Dianggap seperti namnam yang buahnya juga menempel di batangnya. Perbedaannya, buah namnam berbentuk lonjong, runcing di ujung dengan permukaan keriput.
Sebagian orang mengira kepel adalah sawo, mengingat bentuk dan warna kulitnya sepintas mirip sawo. Bedanya, sawo bergelantungan di ranting.
Barangkali orang memerlukan kacamata, karena memang ukuran papan informasi tidak terlalu besar. Pernah sih ditulis di spanduk besar, tetapi lenyap dicolong seseorang.
Faktor lain, penanya malas membaca atau kemampuan literasinya payah. Ihwal ini para ahli lebih mahir menerangkannya.
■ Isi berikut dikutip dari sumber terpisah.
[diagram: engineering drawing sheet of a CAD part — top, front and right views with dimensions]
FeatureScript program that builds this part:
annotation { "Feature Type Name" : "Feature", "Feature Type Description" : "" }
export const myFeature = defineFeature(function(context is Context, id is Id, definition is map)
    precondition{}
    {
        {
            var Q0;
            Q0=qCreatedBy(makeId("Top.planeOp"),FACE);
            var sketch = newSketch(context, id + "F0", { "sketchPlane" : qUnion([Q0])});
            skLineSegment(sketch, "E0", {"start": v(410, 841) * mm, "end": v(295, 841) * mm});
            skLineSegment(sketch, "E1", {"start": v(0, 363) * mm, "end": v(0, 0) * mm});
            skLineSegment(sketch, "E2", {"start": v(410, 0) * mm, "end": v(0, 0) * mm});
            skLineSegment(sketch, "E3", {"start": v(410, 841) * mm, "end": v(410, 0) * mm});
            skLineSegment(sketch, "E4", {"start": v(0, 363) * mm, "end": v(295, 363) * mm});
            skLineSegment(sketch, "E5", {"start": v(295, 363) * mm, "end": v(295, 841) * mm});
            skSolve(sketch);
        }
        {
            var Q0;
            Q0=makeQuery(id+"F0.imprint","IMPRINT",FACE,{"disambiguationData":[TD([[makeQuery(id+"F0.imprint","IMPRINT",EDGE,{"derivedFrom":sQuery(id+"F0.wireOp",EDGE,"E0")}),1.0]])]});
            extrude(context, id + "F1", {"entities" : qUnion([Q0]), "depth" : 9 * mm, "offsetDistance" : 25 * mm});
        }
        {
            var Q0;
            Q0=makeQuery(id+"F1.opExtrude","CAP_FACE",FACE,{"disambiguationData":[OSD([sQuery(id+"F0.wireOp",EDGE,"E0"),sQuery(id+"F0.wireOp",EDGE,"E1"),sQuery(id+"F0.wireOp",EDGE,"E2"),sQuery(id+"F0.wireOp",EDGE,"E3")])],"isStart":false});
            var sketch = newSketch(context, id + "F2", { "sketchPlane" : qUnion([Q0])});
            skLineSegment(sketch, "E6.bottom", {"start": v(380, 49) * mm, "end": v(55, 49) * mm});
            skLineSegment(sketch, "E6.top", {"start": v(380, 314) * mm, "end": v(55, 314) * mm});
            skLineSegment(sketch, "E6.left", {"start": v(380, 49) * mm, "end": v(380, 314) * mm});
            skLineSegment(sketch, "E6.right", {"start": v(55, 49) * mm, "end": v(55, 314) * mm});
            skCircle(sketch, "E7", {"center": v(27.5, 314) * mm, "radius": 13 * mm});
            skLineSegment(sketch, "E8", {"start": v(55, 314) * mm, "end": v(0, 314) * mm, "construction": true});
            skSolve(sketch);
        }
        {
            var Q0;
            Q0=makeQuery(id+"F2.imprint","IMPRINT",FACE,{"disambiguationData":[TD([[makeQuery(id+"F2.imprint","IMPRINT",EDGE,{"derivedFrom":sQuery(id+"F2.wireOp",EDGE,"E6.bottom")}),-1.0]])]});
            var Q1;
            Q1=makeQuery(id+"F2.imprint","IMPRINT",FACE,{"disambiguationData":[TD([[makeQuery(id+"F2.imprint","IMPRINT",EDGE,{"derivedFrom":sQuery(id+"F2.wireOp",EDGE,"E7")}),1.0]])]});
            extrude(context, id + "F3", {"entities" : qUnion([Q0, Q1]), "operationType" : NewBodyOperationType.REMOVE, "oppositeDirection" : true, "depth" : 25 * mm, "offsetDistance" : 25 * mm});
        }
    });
Terakhir, dorongan untuk berkomunikasi dengan siapa saja yang terlihat di lokasi. Dengan itu papan informasi dan tulisan apa pun menjadi tidak penting. Pokoknya ada bahan pembicaraan.
Jadi, ketika ada tukang sedang bekerja di halaman dekat tempat tumbuhnya pohon Kepel, orang-orang menanyakan hal serupa kepadanya.
Pertanyaan-pertanyaan kembali berseliweran, "buah apa? Bagaimana rasanya? Namnam, ya? Sawo, ya? Lengkeng, ya? Dst..dst..dst.."
Lama-lama kuping sang tukang berdengung. Sebal dengan pertanyaan dan pernyataan itu-itu saja, sehingga tukang yang sedang sibuk itu menjawab asal-asalan.
"Itu namanya buah lato-lato...!"
Dia pikir buah bulat-bulat berpasangan serupa mainan yang sempat populer beberapa waktu lalu.